# Your friends during divorce... easier or harder to deal with???



## Heartbroken007 (Mar 31, 2011)

I have some of the best of friends! With that being said, the one's that are truly meaningful only know what I'm going through by phone because of there distance or obligations. The others are close, but I'm afraid to open up to alot of them. 
Today was my first Saturday alone (without family) after everything. So here's my dilema, I went out tonight, reaching out to one particular girlfriend. She came over right away and we talked about me for just a moment and then she started telling me all about her marital problems over the years (16+) and about her affair. I really like this friend so no judgement has ever been made about her decision, but she kept mentioning her stuff as to tell me, watch out, yours might be leaving because of this. 
Then another friend reached out tonight so I met with her... again I got the "I see other men and I'm cool with it." I was so torn, because these are girls that are both meaningful to me.

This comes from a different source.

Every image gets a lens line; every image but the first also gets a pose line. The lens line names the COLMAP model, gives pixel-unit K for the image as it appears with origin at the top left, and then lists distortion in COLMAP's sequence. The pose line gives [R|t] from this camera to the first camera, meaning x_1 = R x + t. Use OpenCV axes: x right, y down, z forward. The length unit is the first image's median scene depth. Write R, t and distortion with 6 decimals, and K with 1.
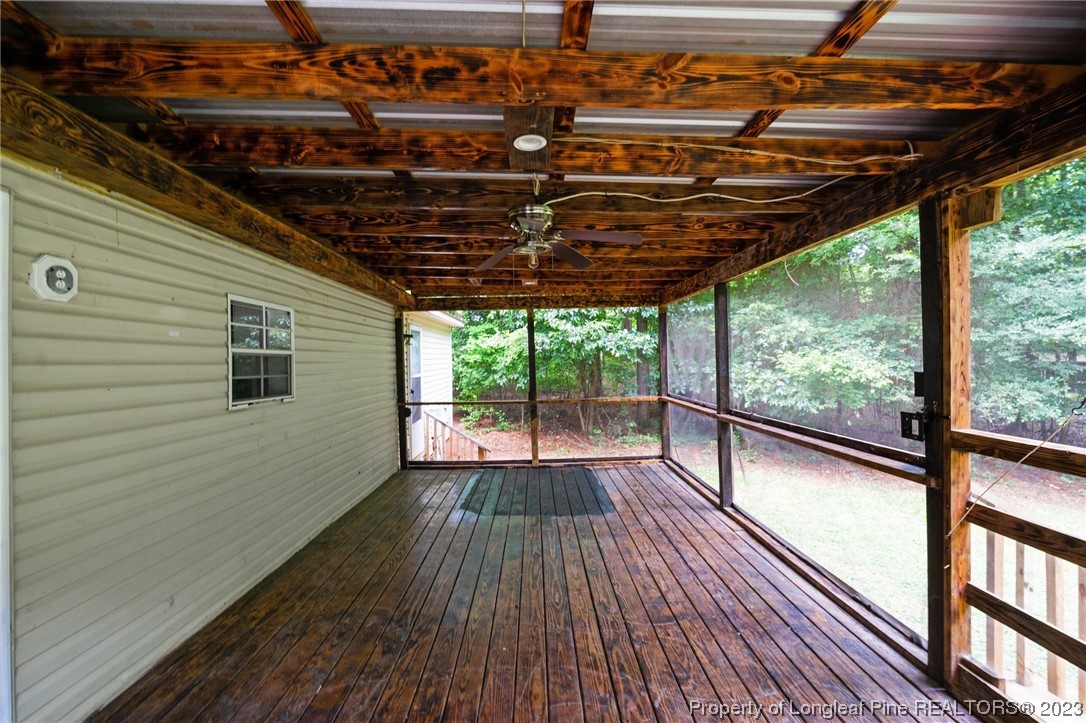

Both were at my wedding and yet both are still married telling me they both have and are still cheating weather physically or mentally. 
I never made any judgement on what they were saying and kinda just smiled as they spoke because I was just in awe how easily they felt this was ok to do. 
My thought was ..."Ok, here is my situation that I'm telling them about and they are telling me about still being "happily married" and cheating"... I don't get it? 
I still love them (my friends,) and would never judge them because I don't know what they have gone through. But I fear if I continue meeting up with friends with this type of thought process that I will again be there, in a dysfunctional situation... not for this relationship, but future one's. 
I never knew the extent of my friends situations, but I guess since they think I'm soon to be single, they felt open to tell me. I'm torn. I wonder if any of my friends single or not, are ever gonna believe in marriage the way that I still do. 
Just venting here... Anyone who knows what I'm talking about feel free to let me know your thoughts. Thanks


----------



## Kcrat (Mar 18, 2011)

Yes. It's kind of like being an alcoholic in recovery. You need to stay away from the alcohol AND the people who you drank with. You can love these girls, but may need to keep your distance since their beliefs are fundamentally different from yours. You will (if not already) grow increasingly more uncomfortable with them, so I would ease up. There ARE people in your life AND out here who believe in marriage, and being true to one's spouse. Hold out for those friends. Good luck


----------



## everantisocial (Jun 29, 2010)

I must admit, I have withdrawn from my friends a little since it all happened. I see my work friends because they weren't really involved with my husband, they only really have a history with me so it's easy.

My friends who socialized with both of us I find harder to deal with. One I feel slightly embarrassed by it all, this was the man I built up to them, they watched me stand before them and make my vows, they knew how much I invested in him and now know how he treated me...this is all in my head not one of them has judged me in any way. Secondly I find they either pretend nothing has happened and just ignore the whole thing or want to go over every sordid detail in depth. I don't feel I can relax like I can with my work friends. 

I think in time like all the rest of the mess we find ourselves in, it will all sort itself out. Everything needs time to heal.


----------



## Heartbroken007 (Mar 31, 2011)

Thank you for your feedback. I do see where I'm going to have to be very selective with who I share my situation with. Some friends seem so sad for me. But sometimes I think, maybe they are happy now that I'm single again. Other's are truly sorry that I'm upset. It's another hard aspect of all this because at the end of the day, I do want company sometimes, especially on weekends.


----------